Let us start by checking our own selves, "for if we would judge ourselves, we would not be judged." Let us reflect on how we use our bodies: "do you not know that your body is the temple of the Holy Spirit who is in you, whom you have from God, and you are not your own? … therefore glorify God in your body …" (1 Corinthians 6:19,20). We glorify God in our body by means of the purity of our conduct, as described in the preceding verses. But our bodies must be presented "a living sacrifice, holy, acceptable to God, which is our reasonable service." (Romans 12:1). Therefore, everything which we do with our bodies must be sanctified to the Lord, to please Him. We are constantly in the presence of the Lord, through the " sanctuary " of our bodies. Therefore, let us be reverent.
Just as our love towards God is proven by the love with which we deal with our brothers, our reverence to God is proven by the manner in which we behave inside His church. This does not refer only to our demeanour when we meet for the Lord's Supper, but in all our relationship with the other brethren, whether in formal meetings or any other activity.
Our external appearance says much about the reverence that we have: our attitude, our speech, our manner of dress. Though we may not bow down to the ground, as they did of old, our attitude must be in keeping with the reverence that is due to God, in the surroundings of His gathered church. Let us always be attentive to the ministry of the Word and let us avoid disturbing our brethren with careless behaviour during the meetings (especially solemn ones like the Lord's Supper), for example constant movement up and down, whisperings, inadequate readings for the occasion, even a nap.
Words must be used in moderation, remembering what the Preacher taught in Ecclesiastes: "Walk prudently when you go to the house of God; and draw near to hear rather than to give the sacrifice of fools, for they do not know that they do evil. Do not be rash with your mouth, and let not your heart utter anything hastily before God. For God is in heaven, and you on earth; therefore let your words be few." (5:1-2).
Our clothing must be modest, fitting to the company in which we find ourselves, to avoid attracting attention, in this way expressing meekness, humility and purity of character which is our purpose. The first letter to the Corinthians is rich in examples and advice, for it seems that that church had all kinds of problems which might arise in the life of a congregation of believers. It was very much like now, because the moral and religious standards of that time are not very different from what we see around us today, after some adjustments.
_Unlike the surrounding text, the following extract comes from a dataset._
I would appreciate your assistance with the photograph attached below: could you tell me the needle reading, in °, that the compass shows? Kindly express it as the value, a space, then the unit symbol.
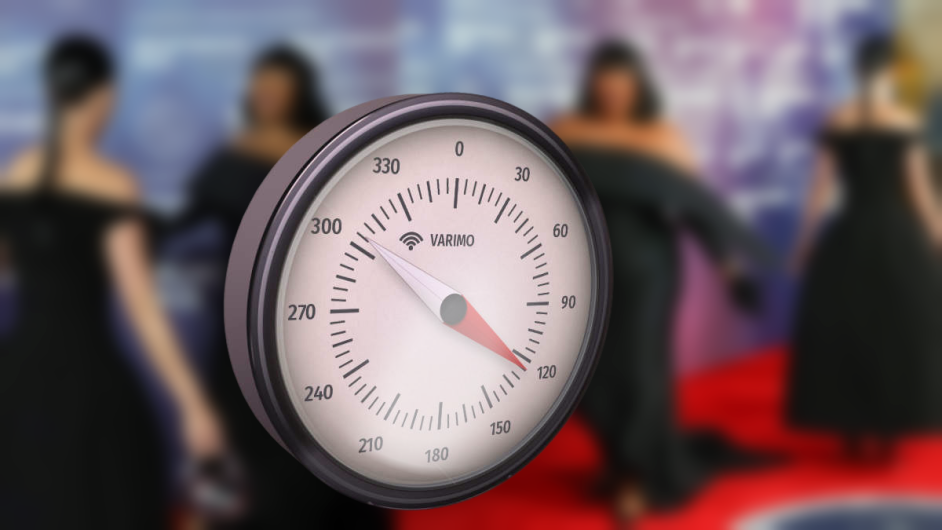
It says 125 °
To "take the sandals off the feet" demonstrated reverence in the presence of God, but both Moses and Joshua sincerely had a deep respect for Him, and did more than had been required of them: Moses hid his face, because He feared to look at the LORD, and Joshua lay down before Him and worshipped. We must reverently obey God in all our conduct but, if we love and fear Him like those two servants of His, we will worship and serve Him will all enthusiasm, not only doing that which is required of us, but finding opportunities where we can glorify Him even more in our lives.